About Axonics Modulation Technologies, Inc.
Axonics, based in Irvine, CA, is focused on the development and commercialization of a novel implantable SNM system for patients with urinary and bowel dysfunction. The Axonics r-SNM System is the first rechargeable sacral neuromodulation system approved for sale in Europe, Canada and Australia and the first SNM system to gain full-body MRI conditional labeling in Europe. For more information, visit the Company’s website at www.axonicsmodulation.com.
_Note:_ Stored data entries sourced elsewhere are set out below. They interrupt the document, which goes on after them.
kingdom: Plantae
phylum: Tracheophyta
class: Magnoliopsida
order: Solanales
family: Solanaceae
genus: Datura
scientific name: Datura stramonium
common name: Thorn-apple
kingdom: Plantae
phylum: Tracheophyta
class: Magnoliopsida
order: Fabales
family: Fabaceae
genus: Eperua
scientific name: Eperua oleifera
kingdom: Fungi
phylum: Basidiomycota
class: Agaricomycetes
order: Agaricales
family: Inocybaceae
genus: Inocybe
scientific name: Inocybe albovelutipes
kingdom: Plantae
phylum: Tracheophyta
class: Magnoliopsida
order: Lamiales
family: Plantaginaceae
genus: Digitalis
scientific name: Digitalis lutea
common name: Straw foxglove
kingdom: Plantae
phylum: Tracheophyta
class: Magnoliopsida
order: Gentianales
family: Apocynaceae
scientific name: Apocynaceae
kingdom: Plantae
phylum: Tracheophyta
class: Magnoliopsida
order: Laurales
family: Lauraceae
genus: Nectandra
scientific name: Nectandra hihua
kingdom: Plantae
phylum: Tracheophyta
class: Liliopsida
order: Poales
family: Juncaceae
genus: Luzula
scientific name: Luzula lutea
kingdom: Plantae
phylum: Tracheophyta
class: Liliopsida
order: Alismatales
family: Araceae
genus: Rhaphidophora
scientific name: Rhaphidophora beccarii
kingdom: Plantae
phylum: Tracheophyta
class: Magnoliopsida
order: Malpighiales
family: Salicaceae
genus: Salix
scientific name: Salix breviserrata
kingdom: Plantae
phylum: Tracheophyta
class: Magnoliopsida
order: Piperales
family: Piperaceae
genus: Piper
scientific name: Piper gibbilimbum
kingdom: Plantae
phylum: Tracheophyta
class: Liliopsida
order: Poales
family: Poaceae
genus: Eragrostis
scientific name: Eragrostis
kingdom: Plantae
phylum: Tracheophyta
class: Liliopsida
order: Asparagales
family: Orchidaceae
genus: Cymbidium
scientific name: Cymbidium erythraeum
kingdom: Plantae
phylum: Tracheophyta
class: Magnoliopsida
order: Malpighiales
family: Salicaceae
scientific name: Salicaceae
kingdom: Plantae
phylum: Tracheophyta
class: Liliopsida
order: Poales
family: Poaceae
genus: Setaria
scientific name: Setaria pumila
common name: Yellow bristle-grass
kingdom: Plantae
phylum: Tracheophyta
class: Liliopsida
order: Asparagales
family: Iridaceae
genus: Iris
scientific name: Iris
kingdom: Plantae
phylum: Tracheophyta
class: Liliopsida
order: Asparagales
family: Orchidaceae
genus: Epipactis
Forward-Looking Statements
Statements made in this press release that relate to future plans, events, prospects or performance are forward-looking statements as defined under the Private Securities Litigation Reform Act of 1995. Words such as “planned,” “expects,” “believes,” “anticipates,” “designed,” and similar words are intended to identify forward-looking statements. While these forward-looking statements are based on the current expectations and beliefs of management, such forward-looking statements are subject to a number of risks, uncertainties, assumptions and other factors that could cause actual results to differ materially from the expectations expressed in this press release, including the risks and uncertainties disclosed in Axonics filings with the Securities and Exchange Commission, all of which are available online at www.sec.gov. Readers are cautioned not to place undue reliance on these forward-looking statements, which speak only as of the date hereof. Except as required by law, Axonics undertakes no obligation to update or revise any forward-looking statements to reflect new information, changed circumstances or unanticipated events.